- Assignment: Among the entries below, find each line with "second" and show it.
*** Opening of Information ***
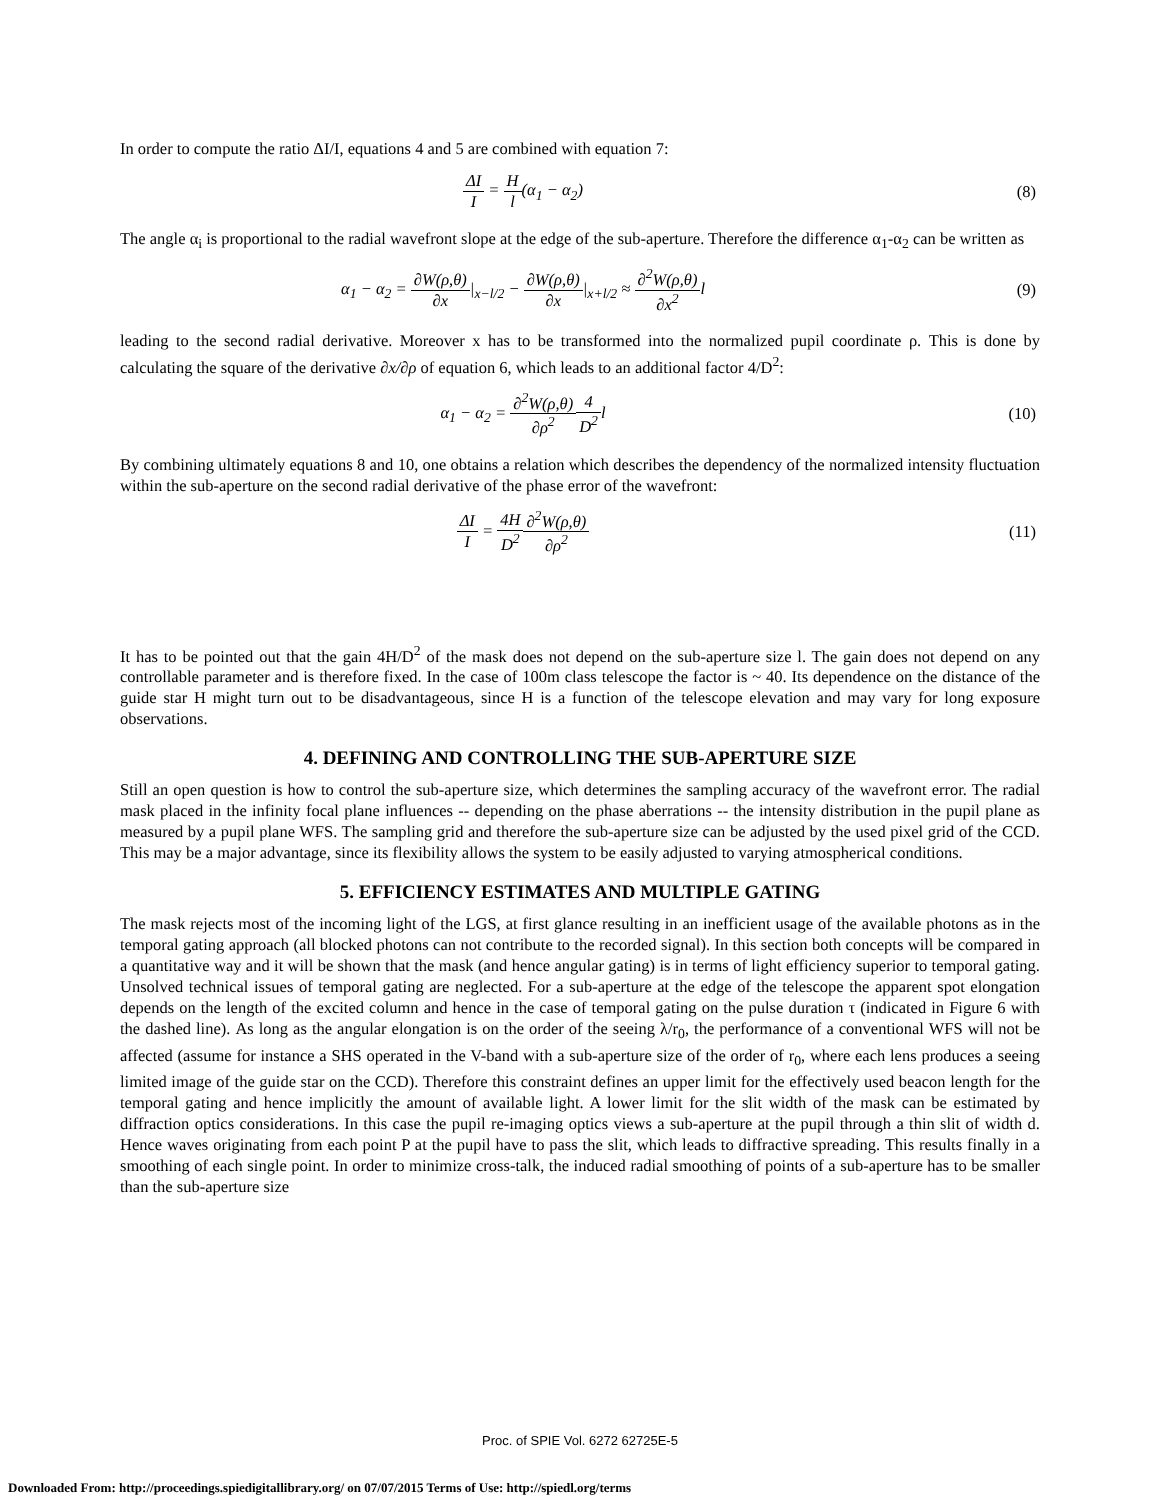In order to compute the ratio ΔI/I, equations 4 and 5 are combined with equation 7:
ΔI I = H l(α<sub>1</sub> − α<sub>2</sub>) (8)
The angle α<sub>i</sub> is proportional to the radial wavefront slope at the edge of the sub-aperture. Therefore the difference α<sub>1</sub>-α<sub>2</sub> can be written as
α<sub>1</sub> − α<sub>2</sub> = ∂W(ρ,θ) ∂x|<sub>x−l/2</sub> − ∂W(ρ,θ) ∂x|<sub>x+l/2</sub> ≈ ∂<sup>2</sup>W(ρ,θ) ∂x<sup>2</sup>l
(9)
leading to the second radial derivative. Moreover x has to be transformed into the normalized pupil coordinate ρ. This is done by calculating the square of the derivative ∂x/∂ρ of equation 6, which leads to an additional factor 4/D<sup>2</sup>:
α<sub>1</sub> − α<sub>2</sub> = ∂<sup>2</sup>W(ρ,θ) ∂ρ<sup>2</sup>4 D<sup>2</sup>l (10)
By combining ultimately equations 8 and 10, one obtains a relation which describes the dependency of the normalized intensity fluctuation within the sub-aperture on the second radial derivative of the phase error of the wavefront:
ΔI I = 4H D<sup>2</sup>∂<sup>2</sup>W(ρ,θ) ∂ρ<sup>2</sup> (11)
It has to be pointed out that the gain 4H/D<sup>2</sup> of the mask does not depend on the sub-aperture size l. The gain does not depend on any controllable parameter and is therefore fixed. In the case of 100m class telescope the factor is ~ 40. Its dependence on the distance of the guide star H might turn out to be disadvantageous, since H is a function of the telescope elevation and may vary for long exposure observations.
4. DEFINING AND CONTROLLING THE SUB-APERTURE SIZE
Still an open question is how to control the sub-aperture size, which determines the sampling accuracy of the wavefront error. The radial mask placed in the infinity focal plane influences -- depending on the phase aberrations -- the intensity distribution in the pupil plane as measured by a pupil plane WFS. The sampling grid and therefore the sub-aperture size can be adjusted by the used pixel grid of the CCD. This may be a major advantage, since its flexibility allows the system to be easily adjusted to varying atmospherical conditions.
5. EFFICIENCY ESTIMATES AND MULTIPLE GATING
The mask rejects most of the incoming light of the LGS, at first glance resulting in an inefficient usage of the available photons as in the temporal gating approach (all blocked photons can not contribute to the recorded signal). In this section both concepts will be compared in a quantitative way and it will be shown that the mask (and hence angular gating) is in terms of light efficiency superior to temporal gating. Unsolved technical issues of temporal gating are neglected. For a sub-aperture at the edge of the telescope the apparent spot elongation depends on the length of the excited column and hence in the case of temporal gating on the pulse duration τ (indicated in Figure 6 with the dashed line). As long as the angular elongation is on the order of the seeing λ/r<sub>0</sub>, the performance of a conventional WFS will not be affected (assume for instance a SHS operated in the V-band with a sub-aperture size of the order of r<sub>0</sub>, where each lens produces a seeing limited image of the guide star on the CCD). Therefore this constraint defines an upper limit for the effectively used beacon length for the temporal gating and hence implicitly the amount of available light. A lower limit for the slit width of the mask can be estimated by diffraction optics considerations. In this case the pupil re-imaging optics views a sub-aperture at the pupil through a thin slit of width d. Hence waves originating from each point P at the pupil have to pass the slit, which leads to diffractive spreading. This results finally in a smoothing of each single point. In order to minimize cross-talk, the induced radial smoothing of points of a sub-aperture has to be smaller than the sub-aperture size
Proc. of SPIE Vol. 6272 62725E-5
Downloaded From: http://proceedings.spiedigitallibrary.org/ on 07/07/2015 Terms of Use: http://spiedl.org/terms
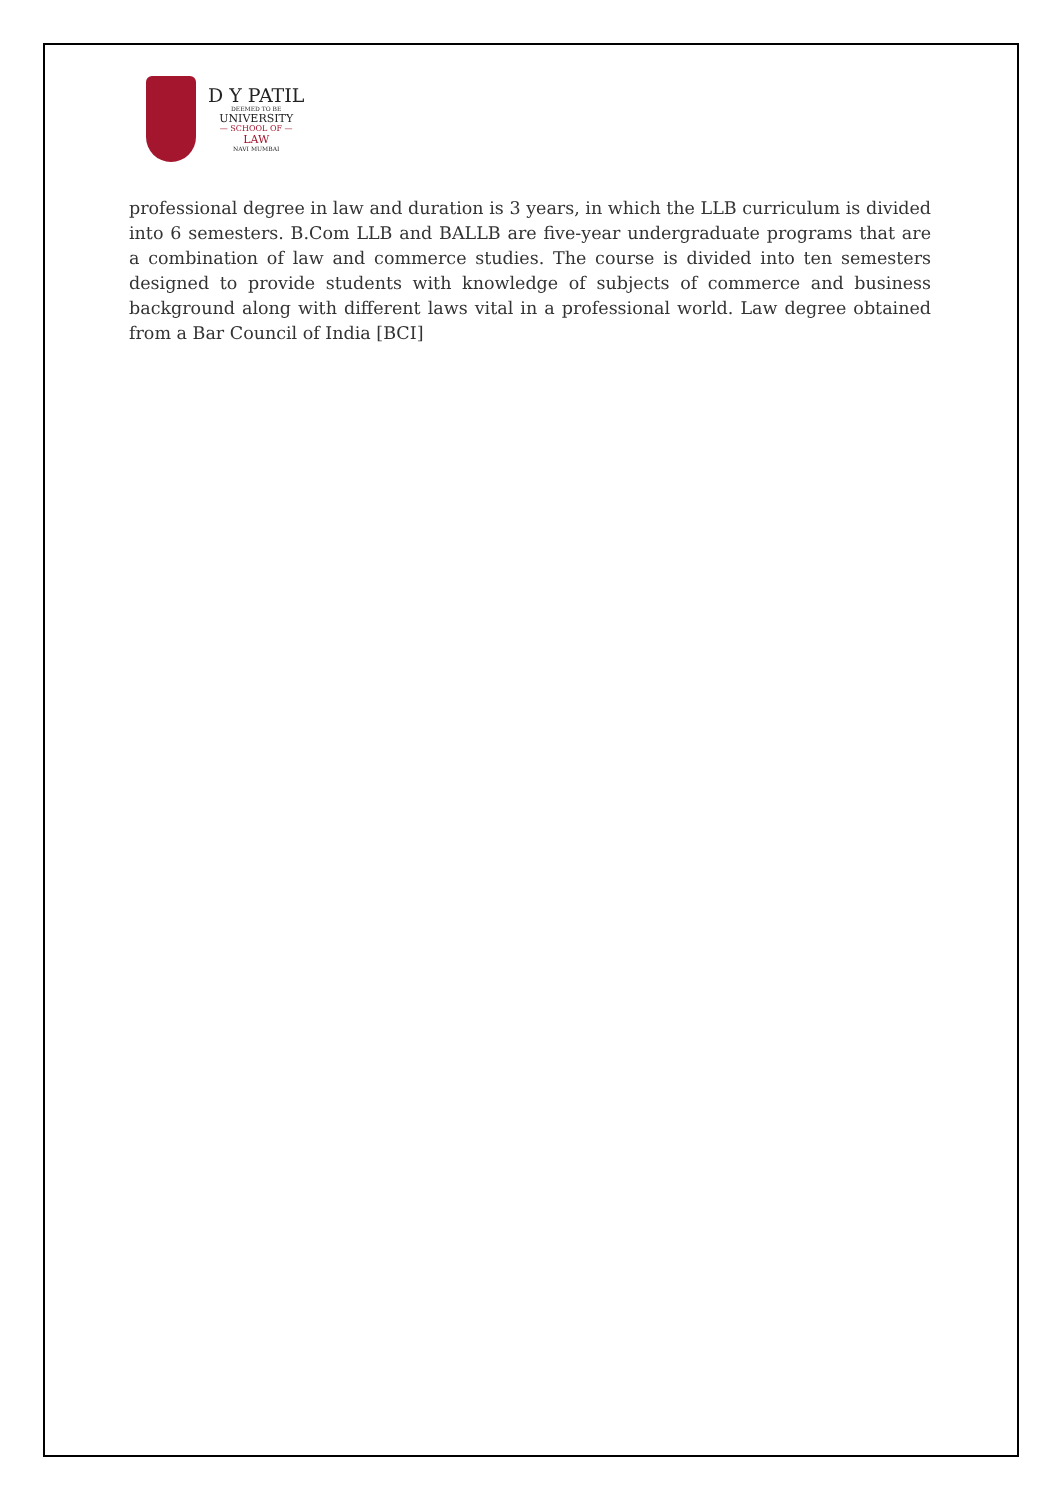D Y PATIL
DEEMED TO BE
UNIVERSITY
— SCHOOL OF —
LAW
NAVI MUMBAI
professional degree in law and duration is 3 years, in which the LLB curriculum is divided into 6 semesters. B.Com LLB and BALLB are five-year undergraduate programs that are a combination of law and commerce studies. The course is divided into ten semesters designed to provide students with knowledge of subjects of commerce and business background along with different laws vital in a professional world. Law degree obtained from a Bar Council of India [BCI]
*** Close of Information ***
- Output for this exercise:
leading to the second radial derivative. Moreover x has to be transformed into the normalized pupil coordinate ρ. This is done by calculating the square of the derivative ∂x/∂ρ of equation 6, which leads to an additional factor 4/D<sup>2</sup>:
By combining ultimately equations 8 and 10, one obtains a relation which describes the dependency of the normalized intensity fluctuation within the sub-aperture on the second radial derivative of the phase error of the wavefront:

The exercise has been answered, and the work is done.